Обычно Мэри удавалось убедить себя в том, что то была достойная плата, которую она должна была заплатить – что стремление к счастью значило гораздо меньше, чем оттачивание мастерства. Однако бывали времена, когда ее одолевали сомнения по поводу того, от чего ей пришлось отказаться, когда тоска по внутренней удовлетворенности и ощущению свободы, которые давала ей музыка, прорывалась наружу, несмотря на все попытки Мэри ее подавить. Однажды утром, направляясь к гостиной, чтобы приступить к своей ежедневной практике, и зажав нотную тетрадь под мышкой, она услышала, как Лиззи играет на фортепиано. Она всегда узнавала ее стиль – быстрый, смелый и такой привлекательный, что невозможно было не повернуть голову и прислушаться. Даже те несколько ошибок, что она допустила, не смогли омрачить удовольствия Мэри. Тихо скользнув в комнату, она смотрела, как сестра заканчивает музыкальную композицию, склонив голову назад, и затем завершает ее собственным пышным росчерком, добавленным исключительно ради удовольствия. Мэри присела, слегка ошеломленная энергией и напором игры Элизабет. Это было совсем не похоже на ее собственный строгий и отточенный стиль, который никто не слышал и которым восхититься никто не мог.

– Очень хорошо, Лиззи! – воскликнула она. – Я почти не заметила фальшивых нот. Если бы ты практиковалась должным образом, ты могла бы овладеть инструментом в совершенстве.

Слегка покраснев от напряжения, с которым исполняла композицию, Элизабет отодвинула стул от фортепиано, словно обозначив, что сделала все, что хотела, и не собиралась продолжать.

– Это совсем не по мне. Не уверена, что у меня хватит терпения овладеть чем-либо в совершенстве. В ту же минуту, как что-то начнет требовать слишком больших усилий, я обращусь к иному занятию.

– Но разве ты не хочешь развивать свой дар? Было бы крайне стыдно потратить его впустую.
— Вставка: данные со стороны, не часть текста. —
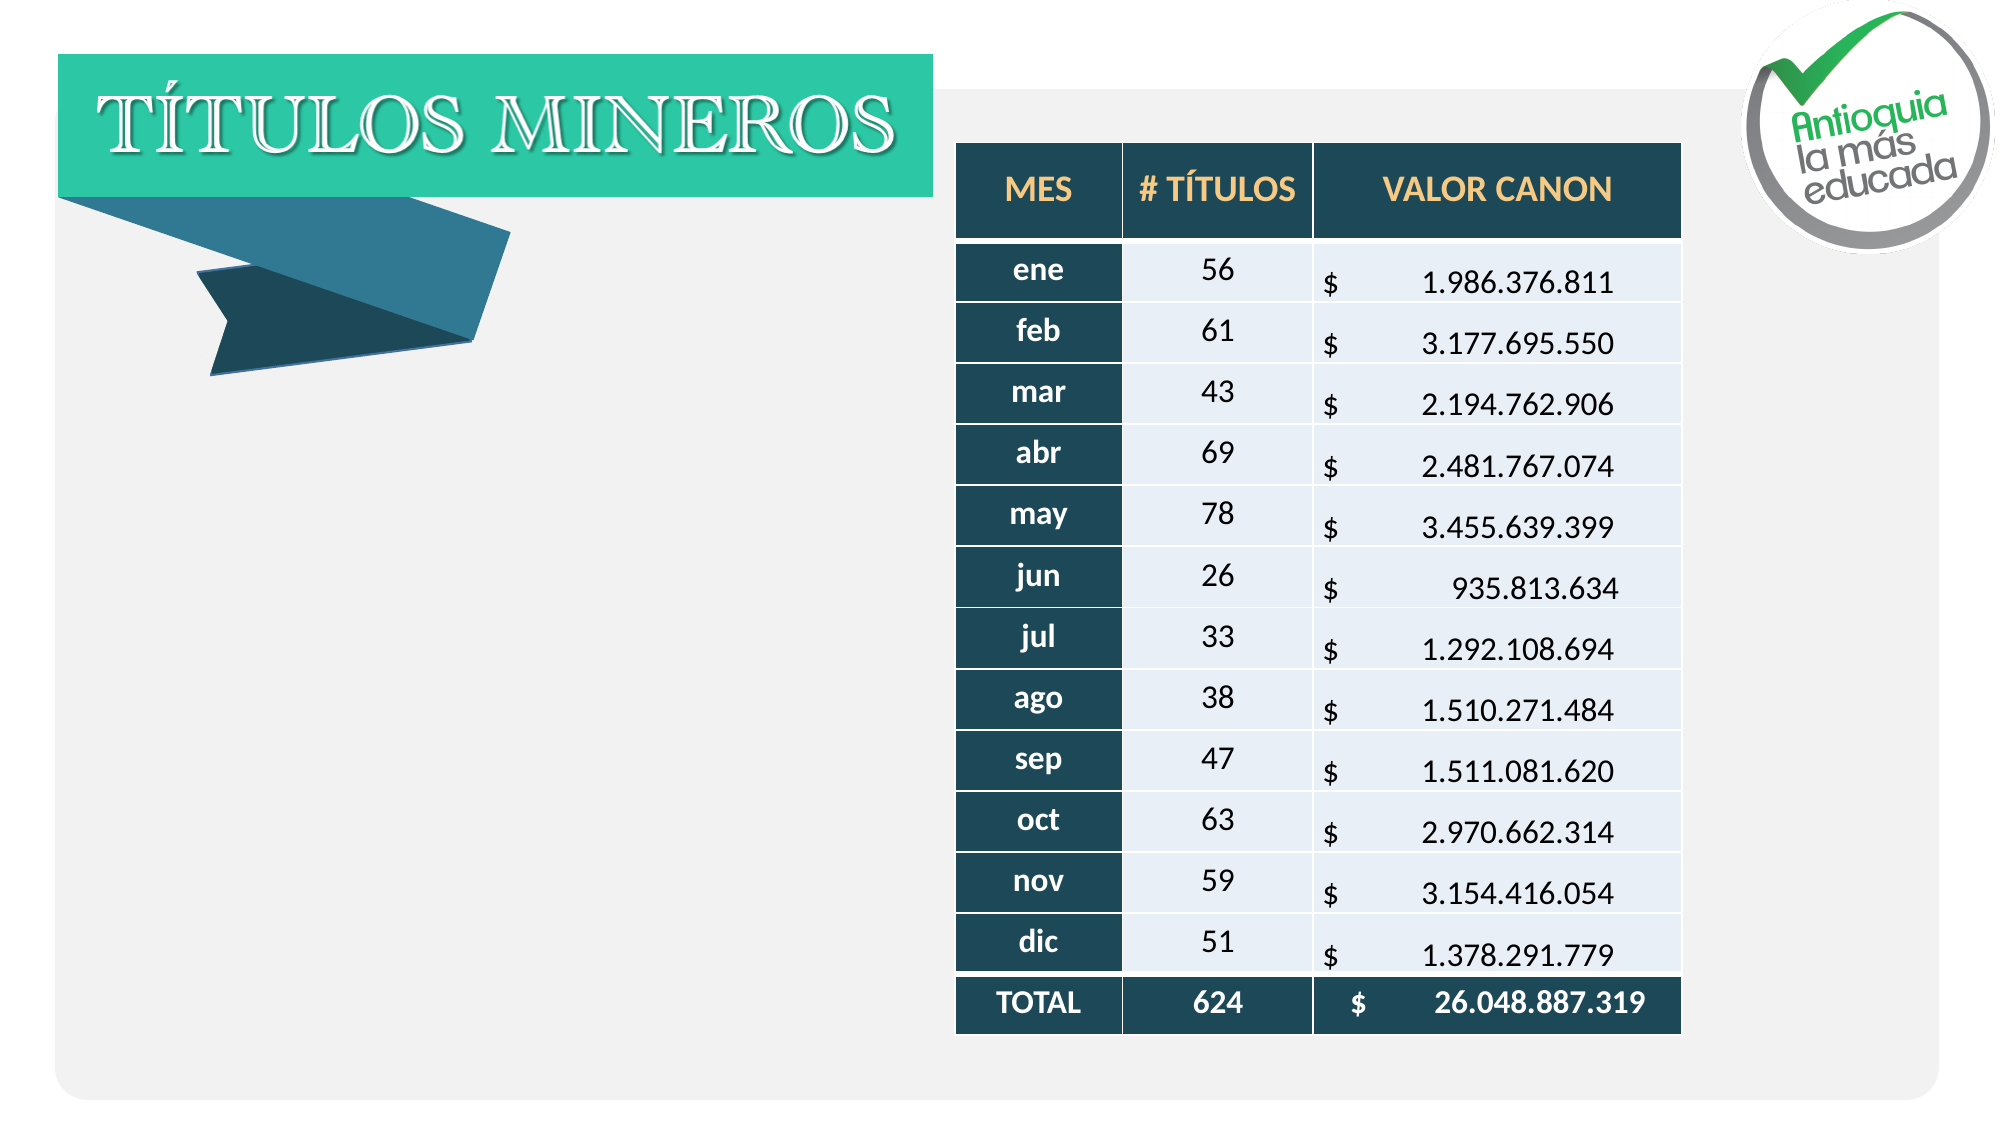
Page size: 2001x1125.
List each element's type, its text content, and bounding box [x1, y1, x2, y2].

table_cell may [956, 486, 1122, 545]
table_cell 38 [1123, 670, 1312, 729]
picture [1740, 0, 1995, 254]
table_cell $ 1.510.271.484 [1314, 670, 1681, 729]
table_cell 59 [1123, 853, 1312, 912]
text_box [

– Не уверена, что он пропадает зря, если меня все устраивает. – Лиззи позволила пальцам скользнуть по клавишам, исполняя простую мелодию. – Иногда я задумываюсь о том, что ты могла бы получать от этого больше удовольствия, если бы не старалась так сильно.

– Но если я перестану сильно стараться, не будет ли моя игра менее точной?

– Возможно, – заметила Лиззи. – Точность и старательность не единственные меры успеха.

Это было именно то сомнение, которое иногда беспокоило Мэри, однако она отодвигала эту мысль за неспособностью ее признать.

– Я не верю, будто чего-то действительно стоящего возможно достичь без усилий и жертв.

– Может быть, и так, – ответила Лиззи, – и тем не менее я предпочту слушать музыку, оживленную и сыгранную с нотками счастья, нежели самую отточенную до совершенства композицию в мире.

– Сомневаюсь, что тебе понравится слушать непрерывную череду ошибок, – отозвалась Мэри, – как бы ни был радостен тот человек, что ее исполнил.

Элизабет взяла свою нотную тетрадь и встала из-за фортепиано.

– Возможно. Но в действительности просто стыдно выжимать из музыки все и не получать от нее никакого удовольствия. Всего несколько фальшивых нот – весьма небольшая цена, которую стоит уплатить.

Легонько коснувшись плеча Мэри, Лиззи вышла из комнаты. Сев за фортепиано, Мэри развернула свою нотную тетрадь. Она никак не могла успокоиться. Слова Элизабет взволновали ее. Было неудивительным то, сколь пренебрежительно Лиззи рассуждала о тяжкой работе и усилиях, ведь все давалось ей легко. Ей не приходилось изнурять себя – очарование всегда приходило ей на помощь, даже когда она сидела за фортепиано. Мэри опустила нотную тетрадь на подставку. Для нее все было иначе. Размяв пальцы, она приступила к упражнениям.